---------- Data under study ----------

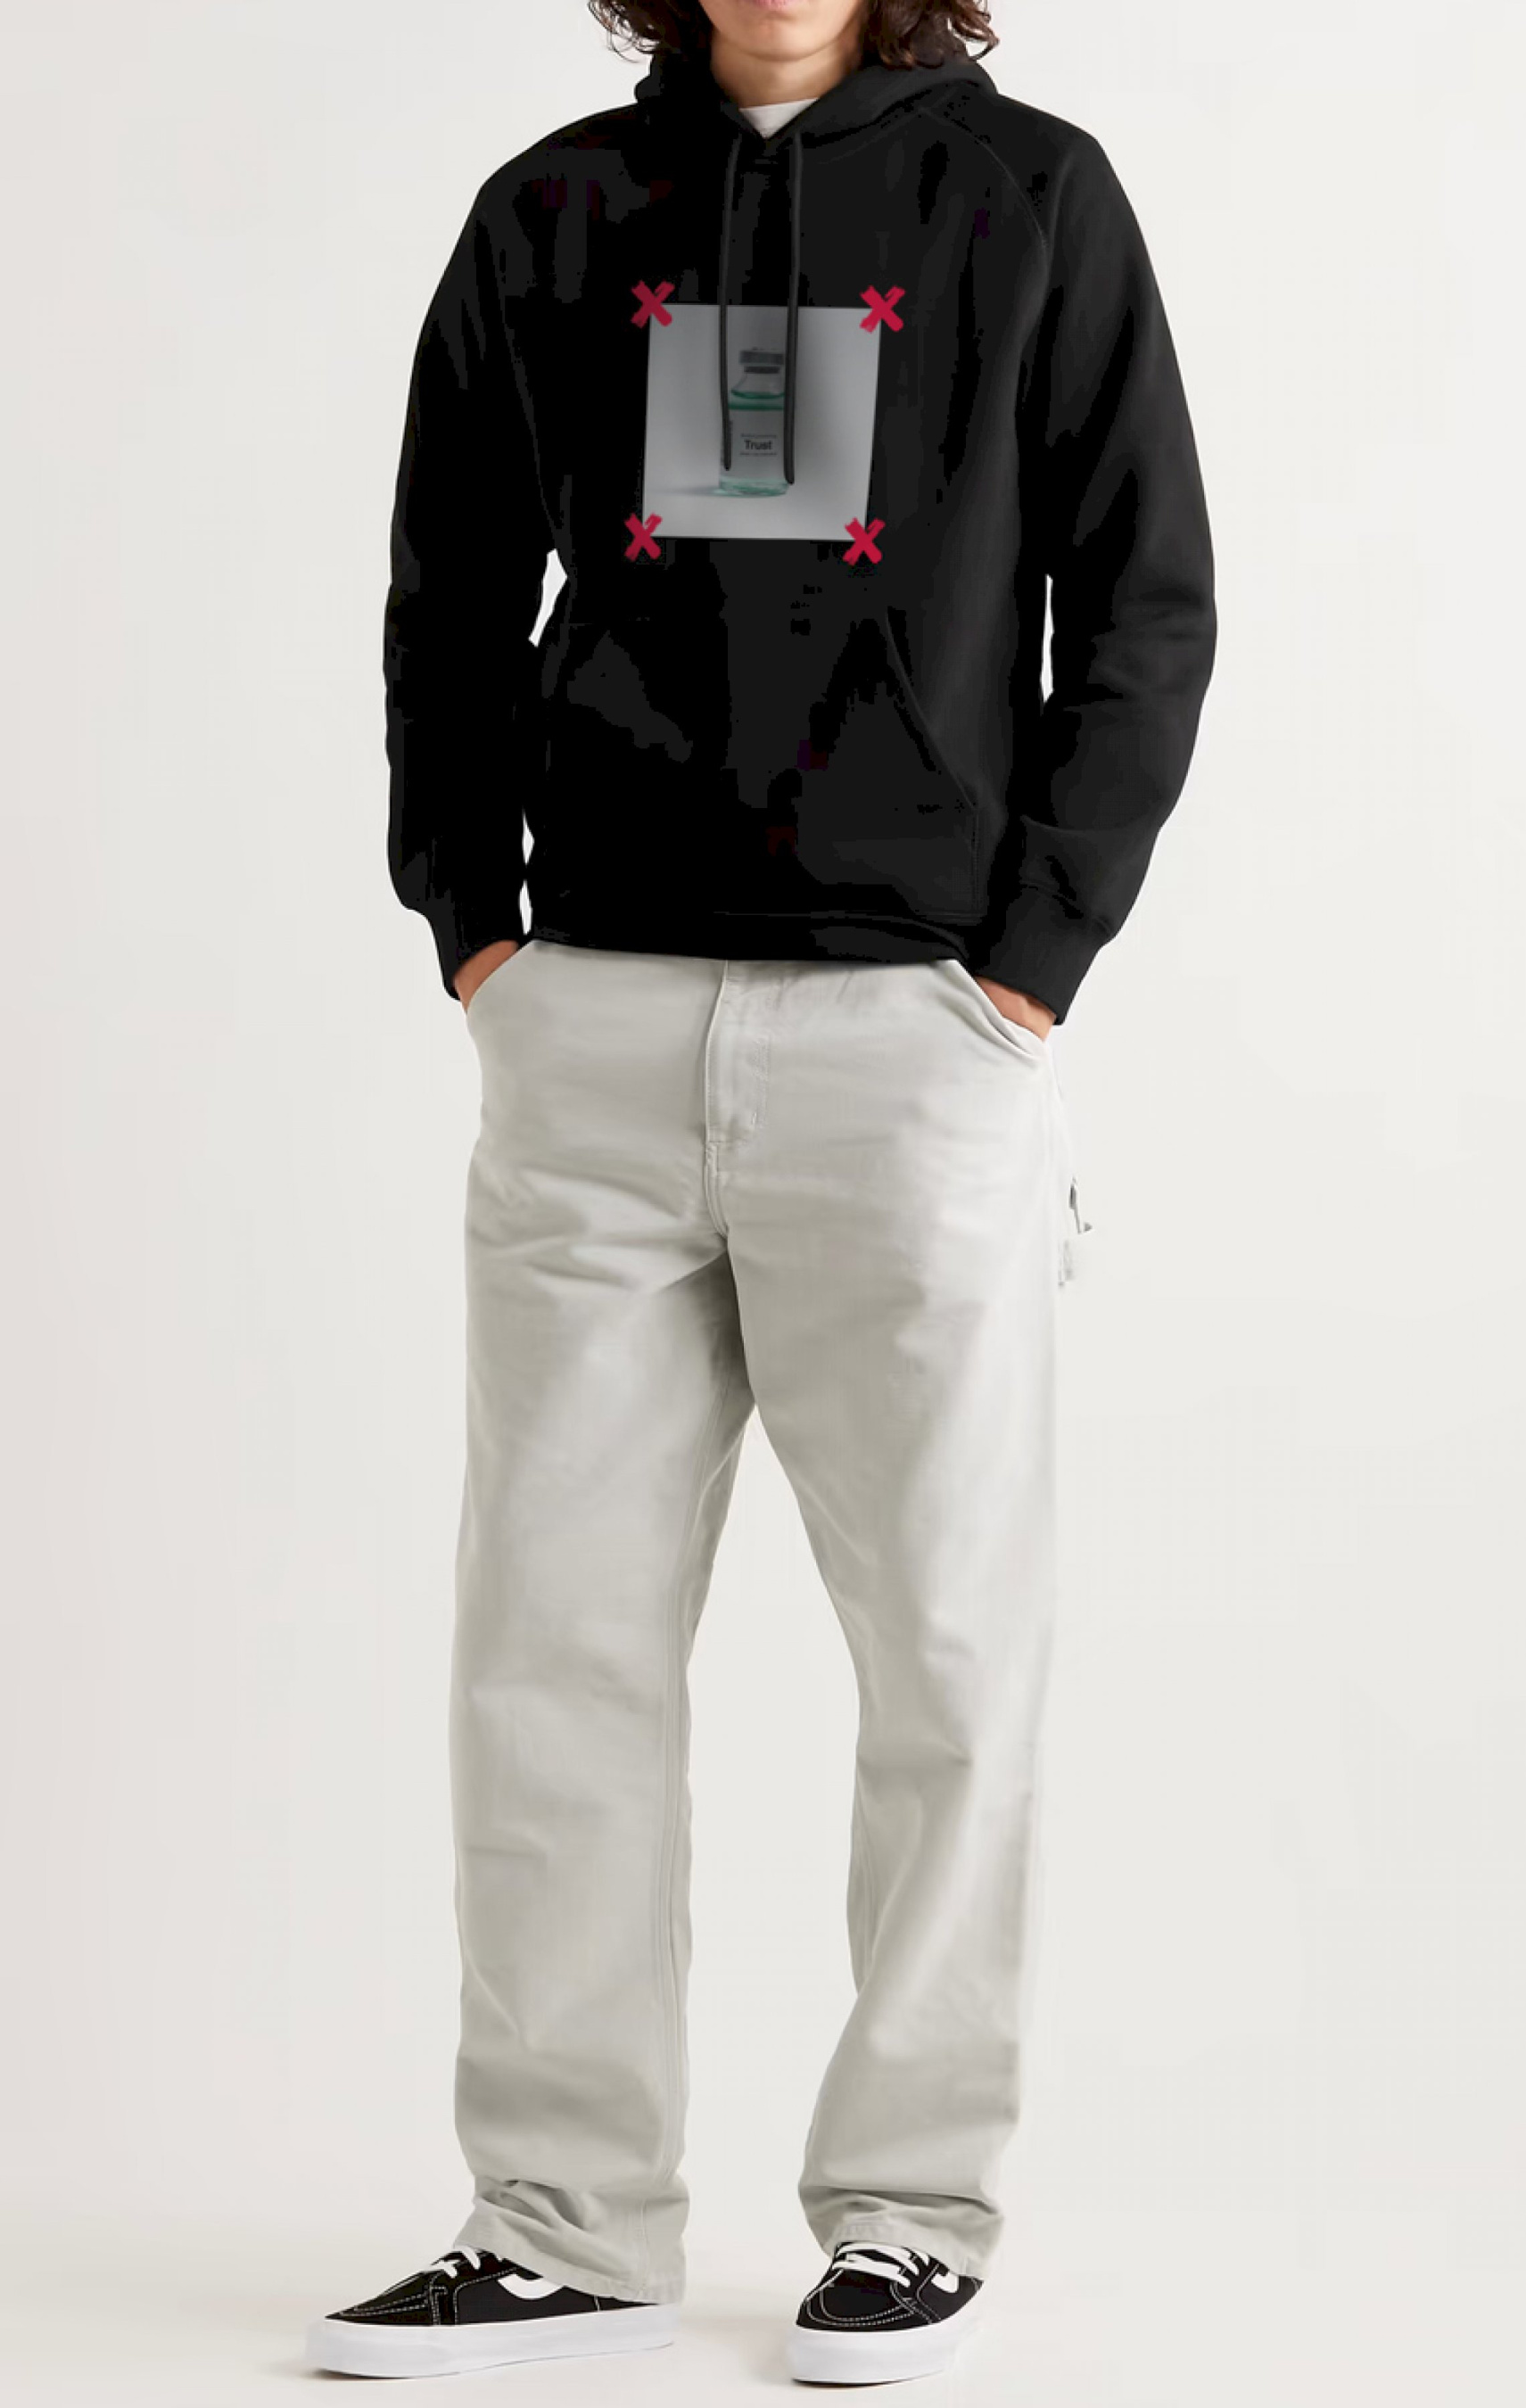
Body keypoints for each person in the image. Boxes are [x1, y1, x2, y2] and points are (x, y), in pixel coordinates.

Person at [305, 0, 1214, 2384]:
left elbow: (1144, 597)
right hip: (593, 1034)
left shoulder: (1032, 200)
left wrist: (1027, 966)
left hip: (913, 1035)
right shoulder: (551, 212)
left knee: (945, 1654)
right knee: (552, 1648)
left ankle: (911, 2209)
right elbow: (442, 585)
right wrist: (472, 926)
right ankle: (562, 2214)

----------

● Directions for this task
From the data above, copy every line where "right" appears.

● Answer area
right hip: (593, 1034)
right shoulder: (551, 212)
right knee: (552, 1648)
right elbow: (442, 585)
right wrist: (472, 926)
right ankle: (562, 2214)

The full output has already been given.